Phemex, HTX launch USDT prediction markets amid scrutiny

Phemex and HTX launched USDT-based prediction markets on April 24, 2026, allowing users to bet on outcomes in world events, sports and cryptocurrencies amid growing regulatory attention.

Phemex and HTX on April 24, 2026 launched prediction market features that let users place wagers on whether specific real-world events will occur. Phemex’s markets cover world events, sports and cryptocurrencies and use USDT for all transactions on the platform. HTX opened a single event tied to U.S.-Iran negotiations and structured trades with multiple tokens.

Phemex, which reports more than 10 million users, tied prediction trades to standard exchange accounts. The exchange began a four-week “Prediction Championship” running April 23 through May 20, 2026, with user rankings based on forecasting performance. Federico Variola, Phemex’s chief executive, described the new feature this way: “Prediction markets represent an important evolution in market structure. They transform information and collective expectations into tradable signals. Bringing this category onto Phemex is part of our broader strategy to build a more complete trading ecosystem around how markets actually function today.” All Phemex transactions in the prediction markets settle in USDT.

HTX launched a more focused contest that runs April 24 to April 30, 2026, asking whether ongoing talks between the United States and Iran will produce a deal. The event began with an 8,000 USDT prize pool that grows as trading fees accrue. HTX structured the contest so users who bet a deal will occur trade in Bitcoin or Ethereum, while those betting against a deal use XAUT, a gold-backed token.

The new products follow a pattern seen on decentralized prediction platforms. One recent decentralized market allowed traders to forecast the scale of layoffs at a major technology company; odds for a specific outcome rose from 77% to 85% in five days and the event attracted about $112,000 in bets before the company announced layoffs. Decentralized platforms run protocols that aggregate many independent users’ bets without a central intermediary. By contrast, Phemex and HTX have added prediction features inside their centralized exchange platforms and integrate bets with users’ regular accounts.

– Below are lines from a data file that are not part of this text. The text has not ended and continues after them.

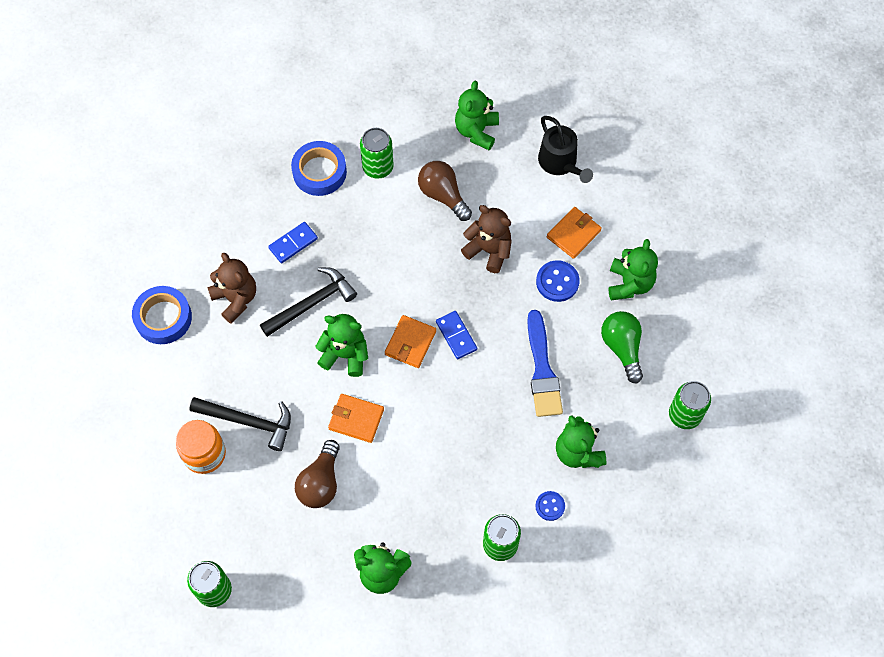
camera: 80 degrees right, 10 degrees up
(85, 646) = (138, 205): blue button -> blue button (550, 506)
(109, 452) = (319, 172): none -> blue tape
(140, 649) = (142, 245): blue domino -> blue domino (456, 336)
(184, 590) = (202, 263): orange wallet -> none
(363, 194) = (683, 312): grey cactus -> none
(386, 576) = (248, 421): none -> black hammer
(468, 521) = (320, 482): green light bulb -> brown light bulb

Regulatory authorities have begun to challenge event-based wagering. Wisconsin Attorney General Josh Kaul filed a complaint that names several operators, including Kalshi, Coinbase, Polymarket, Robinhood and Crypto.com, and labels some of their offerings unlicensed gambling operations. The complaint states: “Masking illegal activity with flimsy pretenses does not make it legal.” The filing raises questions about whether the U.S. Commodity Futures Trading Commission has jurisdiction over these products or whether states may treat them as gambling and pursue licensing or enforcement actions.

Market participants and regulators are monitoring how widely centralized exchanges will be used for event-based wagering and whether those offerings attract broader retail participation. Exchanges have positioned prediction markets as a way to add trading options tied to news and events while legal and regulatory outcomes remain unsettled.